[Data records]
════════════════

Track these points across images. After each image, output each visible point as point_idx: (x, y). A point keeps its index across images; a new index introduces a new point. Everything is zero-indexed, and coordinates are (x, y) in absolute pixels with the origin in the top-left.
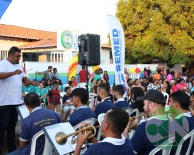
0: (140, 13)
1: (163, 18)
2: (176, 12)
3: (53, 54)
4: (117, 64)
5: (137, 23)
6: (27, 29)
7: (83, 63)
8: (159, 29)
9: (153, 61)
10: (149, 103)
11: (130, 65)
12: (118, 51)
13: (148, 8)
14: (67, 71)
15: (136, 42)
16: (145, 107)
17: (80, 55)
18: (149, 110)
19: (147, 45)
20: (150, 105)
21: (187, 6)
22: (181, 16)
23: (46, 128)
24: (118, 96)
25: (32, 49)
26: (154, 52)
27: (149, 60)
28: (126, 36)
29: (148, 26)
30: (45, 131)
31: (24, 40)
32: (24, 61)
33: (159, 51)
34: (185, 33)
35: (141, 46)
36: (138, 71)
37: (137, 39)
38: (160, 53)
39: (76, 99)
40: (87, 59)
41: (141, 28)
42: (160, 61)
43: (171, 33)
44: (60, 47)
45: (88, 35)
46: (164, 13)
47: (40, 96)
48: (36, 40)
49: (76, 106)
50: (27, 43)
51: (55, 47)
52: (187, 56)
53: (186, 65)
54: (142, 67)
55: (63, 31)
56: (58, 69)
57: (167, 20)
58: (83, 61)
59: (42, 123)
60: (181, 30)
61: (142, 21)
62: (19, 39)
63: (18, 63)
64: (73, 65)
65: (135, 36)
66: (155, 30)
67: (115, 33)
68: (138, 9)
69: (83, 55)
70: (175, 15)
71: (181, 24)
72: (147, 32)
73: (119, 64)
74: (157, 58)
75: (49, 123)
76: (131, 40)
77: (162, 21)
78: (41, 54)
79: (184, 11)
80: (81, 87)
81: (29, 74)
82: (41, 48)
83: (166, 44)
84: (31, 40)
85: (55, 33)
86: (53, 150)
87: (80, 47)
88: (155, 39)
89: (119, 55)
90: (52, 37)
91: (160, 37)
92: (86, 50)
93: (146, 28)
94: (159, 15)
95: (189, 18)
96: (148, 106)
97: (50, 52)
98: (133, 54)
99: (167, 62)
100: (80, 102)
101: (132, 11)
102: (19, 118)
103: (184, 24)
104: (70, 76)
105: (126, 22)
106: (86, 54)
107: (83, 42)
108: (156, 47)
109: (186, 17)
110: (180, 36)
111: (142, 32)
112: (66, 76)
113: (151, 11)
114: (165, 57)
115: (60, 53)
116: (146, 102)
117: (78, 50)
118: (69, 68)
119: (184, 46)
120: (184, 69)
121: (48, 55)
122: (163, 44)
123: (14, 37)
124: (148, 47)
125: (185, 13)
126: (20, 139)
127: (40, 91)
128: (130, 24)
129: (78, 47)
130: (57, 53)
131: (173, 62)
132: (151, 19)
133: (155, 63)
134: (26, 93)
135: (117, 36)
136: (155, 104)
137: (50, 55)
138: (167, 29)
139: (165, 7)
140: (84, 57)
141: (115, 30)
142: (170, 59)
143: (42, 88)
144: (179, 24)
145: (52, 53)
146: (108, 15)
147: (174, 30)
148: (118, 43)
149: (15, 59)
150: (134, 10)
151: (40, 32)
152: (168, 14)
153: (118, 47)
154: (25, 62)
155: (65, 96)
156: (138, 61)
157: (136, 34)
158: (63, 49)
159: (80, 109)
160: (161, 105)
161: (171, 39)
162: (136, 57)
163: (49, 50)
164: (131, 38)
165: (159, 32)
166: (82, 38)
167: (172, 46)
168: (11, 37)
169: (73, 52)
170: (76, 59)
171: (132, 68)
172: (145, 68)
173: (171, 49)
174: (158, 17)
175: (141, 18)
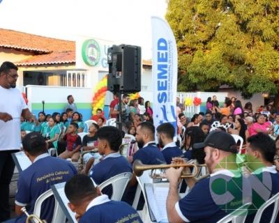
0: (202, 15)
1: (237, 23)
2: (256, 14)
3: (69, 75)
4: (161, 92)
5: (197, 29)
6: (31, 35)
7: (114, 88)
8: (231, 39)
9: (221, 87)
10: (212, 151)
11: (185, 94)
12: (166, 72)
13: (215, 7)
14: (90, 100)
15: (196, 59)
16: (207, 158)
17: (111, 76)
18: (213, 162)
19: (213, 64)
20: (214, 154)
21: (273, 5)
22: (264, 20)
23: (56, 185)
24: (165, 140)
25: (38, 66)
26: (222, 74)
27: (213, 85)
28: (181, 49)
29: (214, 35)
30: (55, 190)
31: (26, 52)
32: (25, 84)
33: (230, 72)
34: (269, 46)
35: (203, 65)
36: (197, 102)
37: (197, 53)
38: (232, 76)
39: (102, 143)
40: (122, 84)
41: (202, 36)
42: (232, 87)
43: (249, 46)
44: (80, 64)
45: (123, 47)
46: (238, 15)
47: (49, 138)
48: (44, 53)
49: (102, 154)
50: (30, 57)
51: (73, 63)
52: (271, 80)
53: (270, 94)
54: (203, 96)
55: (84, 40)
57: (243, 26)
58: (115, 86)
59: (49, 178)
60: (264, 41)
61: (204, 27)
62: (18, 51)
64: (100, 92)
65: (194, 50)
66: (224, 41)
67: (162, 44)
68: (200, 8)
69: (114, 77)
70: (256, 19)
71: (264, 33)
72: (212, 44)
73: (167, 92)
74: (227, 83)
76: (188, 55)
77: (235, 28)
78: (51, 74)
79: (269, 13)
81: (32, 104)
82: (51, 65)
83: (241, 62)
84: (36, 53)
85: (73, 43)
86: (67, 220)
87: (110, 64)
88: (224, 55)
89: (166, 77)
90: (69, 48)
91: (233, 51)
92: (119, 69)
93: (211, 37)
94: (231, 18)
95: (275, 24)
96: (211, 156)
97: (65, 71)
98: (191, 76)
99: (241, 89)
100: (108, 148)
101: (190, 11)
102: (16, 171)
103: (269, 32)
104: (95, 109)
105: (181, 28)
106: (120, 75)
107: (115, 57)
108: (226, 67)
109: (272, 22)
110: (262, 50)
111: (205, 43)
112: (89, 107)
113: (219, 12)
114: (239, 82)
115: (81, 73)
117: (107, 69)
118: (93, 95)
119: (268, 66)
120: (267, 101)
121: (63, 75)
122: (235, 61)
123: (10, 48)
124: (214, 66)
125: (271, 16)
126: (16, 202)
127: (49, 130)
128: (187, 31)
129: (108, 65)
130: (76, 73)
131: (251, 89)
132: (219, 24)
133: (224, 90)
135: (165, 48)
137: (65, 75)
138: (242, 39)
139: (240, 7)
140: (117, 80)
141: (162, 40)
142: (246, 85)
143: (51, 126)
144: (260, 33)
145: (68, 72)
146: (153, 17)
147: (253, 42)
148: (165, 60)
150: (194, 10)
151: (50, 40)
152: (245, 17)
153: (166, 66)
154: (27, 86)
156: (198, 87)
157: (195, 46)
158: (84, 66)
161: (249, 55)
162: (195, 80)
163: (64, 68)
164: (187, 52)
165: (231, 45)
166: (113, 50)
167: (249, 65)
168: (7, 48)
169: (100, 72)
170: (105, 83)
171: (189, 97)
173: (248, 71)
174: (229, 21)
175: (203, 22)
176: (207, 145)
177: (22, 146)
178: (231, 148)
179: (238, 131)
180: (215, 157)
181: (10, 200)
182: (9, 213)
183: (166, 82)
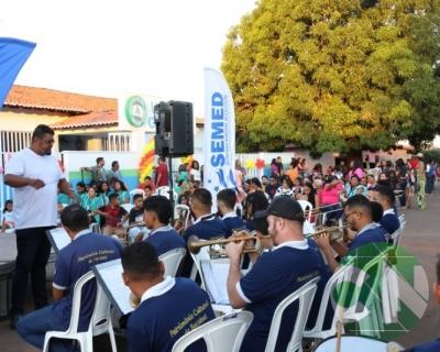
0: (261, 65)
1: (302, 73)
2: (322, 64)
3: (112, 138)
4: (216, 154)
5: (257, 82)
6: (67, 94)
7: (163, 151)
8: (295, 92)
9: (287, 146)
10: (275, 221)
11: (246, 155)
12: (221, 131)
13: (276, 56)
14: (136, 166)
15: (257, 116)
16: (270, 229)
17: (159, 138)
18: (276, 232)
19: (276, 120)
20: (278, 224)
21: (340, 54)
22: (331, 70)
23: (98, 266)
24: (224, 209)
25: (75, 128)
26: (287, 133)
27: (278, 145)
28: (240, 104)
29: (276, 88)
30: (96, 272)
31: (62, 113)
32: (60, 151)
33: (296, 129)
34: (338, 99)
35: (266, 121)
36: (260, 164)
37: (258, 109)
38: (298, 133)
40: (171, 146)
41: (264, 90)
42: (298, 146)
43: (316, 99)
44: (123, 124)
45: (172, 103)
46: (302, 65)
47: (90, 211)
48: (82, 113)
49: (151, 227)
50: (66, 118)
51: (116, 124)
52: (342, 137)
53: (341, 153)
54: (267, 157)
55: (128, 96)
56: (120, 164)
57: (308, 77)
58: (163, 148)
59: (91, 258)
60: (332, 94)
61: (265, 79)
62: (52, 112)
63: (49, 154)
64: (148, 157)
65: (254, 105)
66: (288, 94)
67: (217, 99)
68: (259, 58)
69: (163, 138)
70: (322, 69)
71: (332, 85)
72: (274, 98)
73: (224, 154)
74: (294, 141)
75: (104, 258)
76: (248, 111)
77: (299, 79)
78: (91, 137)
79: (335, 62)
80: (162, 194)
81: (70, 173)
82: (90, 127)
83: (308, 118)
84: (72, 114)
85: (115, 101)
86: (112, 307)
87: (158, 124)
88: (288, 110)
89: (222, 137)
90: (110, 107)
91: (298, 106)
92: (168, 130)
93: (274, 90)
94: (295, 69)
95: (343, 74)
96: (275, 226)
97: (107, 133)
98: (252, 135)
99: (309, 148)
100: (157, 221)
101: (248, 61)
102: (52, 251)
103: (336, 84)
104: (143, 176)
105: (239, 80)
106: (169, 136)
107: (163, 115)
108: (291, 123)
109: (340, 72)
110: (330, 104)
111: (266, 97)
112: (136, 174)
113: (281, 62)
114: (307, 140)
115: (125, 134)
116: (271, 219)
117: (154, 130)
118: (139, 161)
119: (337, 122)
120: (338, 160)
121: (104, 138)
122: (302, 117)
124: (277, 123)
125: (338, 66)
126: (54, 285)
127: (90, 202)
128: (245, 84)
129: (155, 126)
130: (120, 134)
131: (320, 147)
132: (282, 75)
133: (290, 150)
134: (65, 205)
135: (220, 104)
136: (286, 221)
137: (107, 139)
138: (308, 92)
139: (304, 56)
140: (166, 142)
141: (217, 95)
142: (315, 143)
143: (92, 197)
144: (328, 85)
145: (110, 134)
146: (206, 69)
147: (321, 94)
148: (221, 117)
149: (45, 146)
150: (253, 60)
151: (89, 99)
152: (310, 67)
153: (222, 124)
154: (64, 152)
155: (133, 210)
156: (261, 147)
157: (255, 100)
158: (129, 127)
159: (157, 233)
160: (296, 222)
161: (317, 110)
162: (257, 140)
163: (105, 129)
164: (247, 108)
165: (295, 98)
166: (160, 108)
167: (317, 121)
169: (147, 133)
170: (152, 146)
171: (249, 160)
172: (274, 160)
173: (315, 127)
174: (293, 71)
175: (263, 73)
176: (270, 213)
177: (59, 221)
178: (296, 216)
179: (306, 197)
180: (279, 227)
181: (47, 284)
182: (46, 299)
183: (223, 142)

════════════════

Reproduce the stretch of the items above from the start of the items through the line containing "2: (176, 12)", with both ends included. Leave the pictures out of the answer.

**EXERCISE ANSWER**:
Track these points across images. After each image, output each visible point as point_idx: (x, y). A point keeps its index across images; a new index introduces a new point. Everything is zero-indexed, and coordinates are (x, y) in absolute pixels with the origin in the top-left.
0: (140, 13)
1: (163, 18)
2: (176, 12)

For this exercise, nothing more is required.